Читаем Убить пересмешника (To Kill a Mockingbird) полностью

In spite of our warnings and explanations it drew him as the moon draws water, but drew him no nearer than the light-pole on the corner, a safe distance from the Radley gate.Сколько мы его ни предостерегали, сколько ему ни толковали, этот дом притягивал его, как луна -море, но притягивал только до фонарного столба на углу, на безопасном расстоянии от ворот Рэдли.
There he would stand, his arm around the fat pole, staring and wondering.Тут Дилл застывал - обхватит рукой толстый столб, смотрит во все глаза и раздумывает.
The Radley Place jutted into a sharp curve beyond our house.Дом Рэдли стоял в том месте, где улица к югу от нас описывает крутую дугу.
Walking south, one faced its porch; the sidewalk turned and ran beside the lot.Если идти в ту сторону, кажется, вот-вот упрёшься в их крыльцо.

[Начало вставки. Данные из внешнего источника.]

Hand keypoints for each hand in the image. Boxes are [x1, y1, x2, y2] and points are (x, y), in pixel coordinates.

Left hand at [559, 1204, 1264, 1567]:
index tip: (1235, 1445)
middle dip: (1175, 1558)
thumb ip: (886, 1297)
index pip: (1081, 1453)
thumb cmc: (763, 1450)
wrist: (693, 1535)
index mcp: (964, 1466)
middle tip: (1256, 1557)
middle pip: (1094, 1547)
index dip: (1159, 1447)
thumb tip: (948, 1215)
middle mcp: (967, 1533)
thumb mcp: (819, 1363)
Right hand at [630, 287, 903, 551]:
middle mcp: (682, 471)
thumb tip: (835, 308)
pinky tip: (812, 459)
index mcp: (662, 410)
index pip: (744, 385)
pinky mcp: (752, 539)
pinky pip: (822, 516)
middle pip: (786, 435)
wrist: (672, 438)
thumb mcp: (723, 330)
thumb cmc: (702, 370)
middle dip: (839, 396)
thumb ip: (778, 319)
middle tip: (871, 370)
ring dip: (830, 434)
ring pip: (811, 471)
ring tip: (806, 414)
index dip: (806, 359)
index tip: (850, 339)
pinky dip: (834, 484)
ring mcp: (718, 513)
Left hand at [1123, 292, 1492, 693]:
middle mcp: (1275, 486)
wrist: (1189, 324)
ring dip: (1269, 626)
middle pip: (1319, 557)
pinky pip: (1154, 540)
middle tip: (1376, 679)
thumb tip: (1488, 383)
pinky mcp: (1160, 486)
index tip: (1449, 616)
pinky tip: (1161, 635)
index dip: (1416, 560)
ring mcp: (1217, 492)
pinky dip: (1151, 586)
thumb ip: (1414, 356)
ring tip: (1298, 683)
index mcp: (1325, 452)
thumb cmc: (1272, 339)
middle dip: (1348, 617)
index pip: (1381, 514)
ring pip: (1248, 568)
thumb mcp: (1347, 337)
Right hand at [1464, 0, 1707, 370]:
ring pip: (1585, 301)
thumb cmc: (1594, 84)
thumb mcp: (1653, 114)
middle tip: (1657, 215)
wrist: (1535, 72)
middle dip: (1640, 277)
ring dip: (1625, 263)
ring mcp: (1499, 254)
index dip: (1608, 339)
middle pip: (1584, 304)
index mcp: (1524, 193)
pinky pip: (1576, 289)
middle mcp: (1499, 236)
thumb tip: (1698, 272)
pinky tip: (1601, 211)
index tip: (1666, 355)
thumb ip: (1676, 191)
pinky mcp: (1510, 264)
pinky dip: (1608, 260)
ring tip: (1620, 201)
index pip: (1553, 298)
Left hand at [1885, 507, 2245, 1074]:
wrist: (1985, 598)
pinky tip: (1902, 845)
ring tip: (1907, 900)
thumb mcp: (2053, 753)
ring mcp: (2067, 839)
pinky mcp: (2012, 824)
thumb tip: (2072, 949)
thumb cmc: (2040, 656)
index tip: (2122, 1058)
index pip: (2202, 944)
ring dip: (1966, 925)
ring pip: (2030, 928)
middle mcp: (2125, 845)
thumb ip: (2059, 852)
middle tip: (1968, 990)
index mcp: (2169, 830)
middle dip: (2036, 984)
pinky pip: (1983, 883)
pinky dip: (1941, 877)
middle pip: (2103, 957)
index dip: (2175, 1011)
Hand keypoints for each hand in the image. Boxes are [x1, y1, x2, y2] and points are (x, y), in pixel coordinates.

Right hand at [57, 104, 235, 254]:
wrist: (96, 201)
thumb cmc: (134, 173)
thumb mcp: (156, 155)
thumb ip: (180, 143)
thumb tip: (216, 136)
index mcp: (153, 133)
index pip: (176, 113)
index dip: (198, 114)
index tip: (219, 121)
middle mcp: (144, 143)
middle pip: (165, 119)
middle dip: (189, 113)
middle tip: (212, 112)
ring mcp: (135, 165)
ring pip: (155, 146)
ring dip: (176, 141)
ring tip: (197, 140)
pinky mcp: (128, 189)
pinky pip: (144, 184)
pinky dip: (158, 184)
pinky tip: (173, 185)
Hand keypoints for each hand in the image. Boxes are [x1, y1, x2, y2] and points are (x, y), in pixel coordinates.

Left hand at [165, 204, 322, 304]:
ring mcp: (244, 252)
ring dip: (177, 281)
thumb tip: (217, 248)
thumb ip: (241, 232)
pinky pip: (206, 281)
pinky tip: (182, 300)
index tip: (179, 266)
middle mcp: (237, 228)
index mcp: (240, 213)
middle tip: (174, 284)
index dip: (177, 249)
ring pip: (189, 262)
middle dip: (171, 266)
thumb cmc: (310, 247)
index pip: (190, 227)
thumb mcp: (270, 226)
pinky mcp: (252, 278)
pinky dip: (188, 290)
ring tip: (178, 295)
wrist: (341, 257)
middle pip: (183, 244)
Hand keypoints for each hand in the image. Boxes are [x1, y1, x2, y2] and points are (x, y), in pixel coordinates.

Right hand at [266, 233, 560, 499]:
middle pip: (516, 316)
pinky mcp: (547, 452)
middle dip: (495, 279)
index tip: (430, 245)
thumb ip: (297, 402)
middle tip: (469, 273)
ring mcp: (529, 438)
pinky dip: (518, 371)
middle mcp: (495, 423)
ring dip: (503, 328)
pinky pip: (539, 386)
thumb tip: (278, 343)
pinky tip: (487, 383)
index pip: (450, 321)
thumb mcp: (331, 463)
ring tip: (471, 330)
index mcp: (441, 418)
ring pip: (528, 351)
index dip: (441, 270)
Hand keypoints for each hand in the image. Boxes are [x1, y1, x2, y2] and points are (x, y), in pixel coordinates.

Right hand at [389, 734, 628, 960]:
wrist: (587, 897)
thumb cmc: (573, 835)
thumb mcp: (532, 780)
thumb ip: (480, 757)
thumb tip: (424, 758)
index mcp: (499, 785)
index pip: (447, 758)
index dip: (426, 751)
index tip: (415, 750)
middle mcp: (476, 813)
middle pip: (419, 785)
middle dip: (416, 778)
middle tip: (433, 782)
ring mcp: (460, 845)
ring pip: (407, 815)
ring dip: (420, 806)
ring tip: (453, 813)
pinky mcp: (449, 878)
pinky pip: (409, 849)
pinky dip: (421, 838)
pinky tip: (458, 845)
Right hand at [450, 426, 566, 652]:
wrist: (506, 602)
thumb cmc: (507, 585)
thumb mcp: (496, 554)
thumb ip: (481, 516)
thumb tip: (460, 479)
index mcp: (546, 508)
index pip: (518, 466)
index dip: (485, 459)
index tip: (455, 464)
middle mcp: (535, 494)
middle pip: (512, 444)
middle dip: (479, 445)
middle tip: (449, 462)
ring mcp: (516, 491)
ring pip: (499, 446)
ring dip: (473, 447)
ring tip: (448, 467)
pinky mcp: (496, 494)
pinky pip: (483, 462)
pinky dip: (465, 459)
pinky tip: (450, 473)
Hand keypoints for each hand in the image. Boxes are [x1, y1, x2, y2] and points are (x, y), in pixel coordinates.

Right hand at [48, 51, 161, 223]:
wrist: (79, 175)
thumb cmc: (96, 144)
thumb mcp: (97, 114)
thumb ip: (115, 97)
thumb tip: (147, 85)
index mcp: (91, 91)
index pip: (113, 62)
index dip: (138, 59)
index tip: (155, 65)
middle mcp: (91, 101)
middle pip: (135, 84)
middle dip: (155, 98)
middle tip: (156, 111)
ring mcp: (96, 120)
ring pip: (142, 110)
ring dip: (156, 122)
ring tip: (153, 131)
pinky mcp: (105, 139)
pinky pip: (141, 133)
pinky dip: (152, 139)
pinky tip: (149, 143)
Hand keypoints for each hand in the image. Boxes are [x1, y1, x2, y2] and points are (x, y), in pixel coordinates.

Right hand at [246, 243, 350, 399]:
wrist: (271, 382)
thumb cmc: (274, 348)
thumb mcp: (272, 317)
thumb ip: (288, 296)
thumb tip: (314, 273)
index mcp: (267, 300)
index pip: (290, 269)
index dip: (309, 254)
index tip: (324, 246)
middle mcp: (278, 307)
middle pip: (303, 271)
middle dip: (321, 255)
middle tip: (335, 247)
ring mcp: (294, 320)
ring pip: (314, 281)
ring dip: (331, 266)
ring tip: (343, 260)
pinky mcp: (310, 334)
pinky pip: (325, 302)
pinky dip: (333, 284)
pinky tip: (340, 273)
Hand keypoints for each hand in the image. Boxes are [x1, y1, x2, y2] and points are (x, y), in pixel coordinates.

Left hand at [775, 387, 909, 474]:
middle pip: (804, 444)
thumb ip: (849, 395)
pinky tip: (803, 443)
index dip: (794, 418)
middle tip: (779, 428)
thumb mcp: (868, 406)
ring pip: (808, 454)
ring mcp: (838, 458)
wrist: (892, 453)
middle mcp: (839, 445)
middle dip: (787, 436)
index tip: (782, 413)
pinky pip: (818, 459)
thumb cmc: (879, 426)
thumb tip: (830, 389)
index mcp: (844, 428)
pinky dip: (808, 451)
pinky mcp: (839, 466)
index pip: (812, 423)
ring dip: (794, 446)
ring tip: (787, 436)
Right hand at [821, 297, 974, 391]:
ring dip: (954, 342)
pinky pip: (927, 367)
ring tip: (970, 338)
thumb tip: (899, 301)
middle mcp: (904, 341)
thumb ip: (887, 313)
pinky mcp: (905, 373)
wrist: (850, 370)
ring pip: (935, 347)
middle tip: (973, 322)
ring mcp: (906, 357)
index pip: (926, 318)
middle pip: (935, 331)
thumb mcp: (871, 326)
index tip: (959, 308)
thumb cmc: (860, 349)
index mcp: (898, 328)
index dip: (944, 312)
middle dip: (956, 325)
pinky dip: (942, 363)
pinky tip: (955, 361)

Но тут тротуар поворачивает и огибает их участок.
The house was low, was once white with a deep front porch and green shutters, but had long ago darkened to the color of the slate-gray yard around it.Дом был низкий, когда-то выбелен извёсткой, с большой верандой и зелёными ставнями, но давным-давно уже облез и стал таким же грязно-серым, как и весь двор.
Rain-rotted shingles drooped over the eaves of the veranda; oak trees kept the sun away.Прогнившая дранка свисала с крыши веранды, густая листва дубов не пропускала солнечных лучей.
The remains of a picket drunkenly guarded the front yard - a "swept" yard that was never swept-where johnson grass and rabbit-tobacco grew in abundance.Поредевшие кольца забора, шатаясь, как пьяные, ограждали двор перед домом - "чистый" двор, который никогда не подметался и весь зарос сорной травой.
Inside the house lived a malevolent phantom.В этом доме обитал злой дух.
People said he existed, but Jem and I had never seen him.Так все говорили, но мы с Джимом никогда его не выдели.
People said he went out at night when the moon was down, and peeped in windows.Говорили, он выходит по ночам, когда нет луны, и заглядывает в чужие окна.
When people's azaleas froze in a cold snap, it was because he had breathed on them.Если вдруг похолодает и у кого-нибудь в саду помёрзнут азалии, значит, это он на них дохнул.
Any stealthy small crimes committed in Maycomb were his work.Все мелкие тайные преступления, какие только совершаются в Мейкомбе, - это его рук дело.
Once the town was terrorized by a series of morbid nocturnal events: people's chickens and household pets were found mutilated; although the culprit was Crazy Addie, who eventually drowned himself in Barker's Eddy, people still looked at the Radley Place, unwilling to discard their initial suspicions.Как-то на город одно за другим посыпались непонятные и устрашающие ночные происшествия: кур, кошек и собак находили поутру жестоко искалеченными; и хотя виновником оказался полоумный Эдди, который потом бросился в Заводь и утонул, все по-прежнему косились на дом Рэдли, словно не хотели отказываться от первоначальных подозрений.
A Negro would not pass the Radley Place at night, he would cut across to the sidewalk opposite and whistle as he walked.Ни один негр не решался ночью пройти мимо этого дома - непременно перейдёт на противоположный тротуар и начнёт насвистывать для храбрости.
Перейти на страницу:

Похожие книги

Агония и возрождение романтизма
Агония и возрождение романтизма

Романтизм в русской литературе, вопреки тезисам школьной программы, – явление, которое вовсе не исчерпывается художественными опытами начала XIX века. Михаил Вайскопф – израильский славист и автор исследования «Влюбленный демиург», послужившего итоговым стимулом для этой книги, – видит в романтике непреходящую основу русской культуры, ее гибельный и вместе с тем живительный метафизический опыт. Его новая книга охватывает столетний период с конца романтического золотого века в 1840-х до 1940-х годов, когда катастрофы XX века оборвали жизни и литературные судьбы последних русских романтиков в широком диапазоне от Булгакова до Мандельштама. Первая часть работы сфокусирована на анализе литературной ситуации первой половины XIX столетия, вторая посвящена творчеству Афанасия Фета, третья изучает различные модификации романтизма в предсоветские и советские годы, а четвертая предлагает по-новому посмотреть на довоенное творчество Владимира Набокова. Приложением к книге служит «Пропащая грамота» – семь небольших рассказов и стилизаций, написанных автором.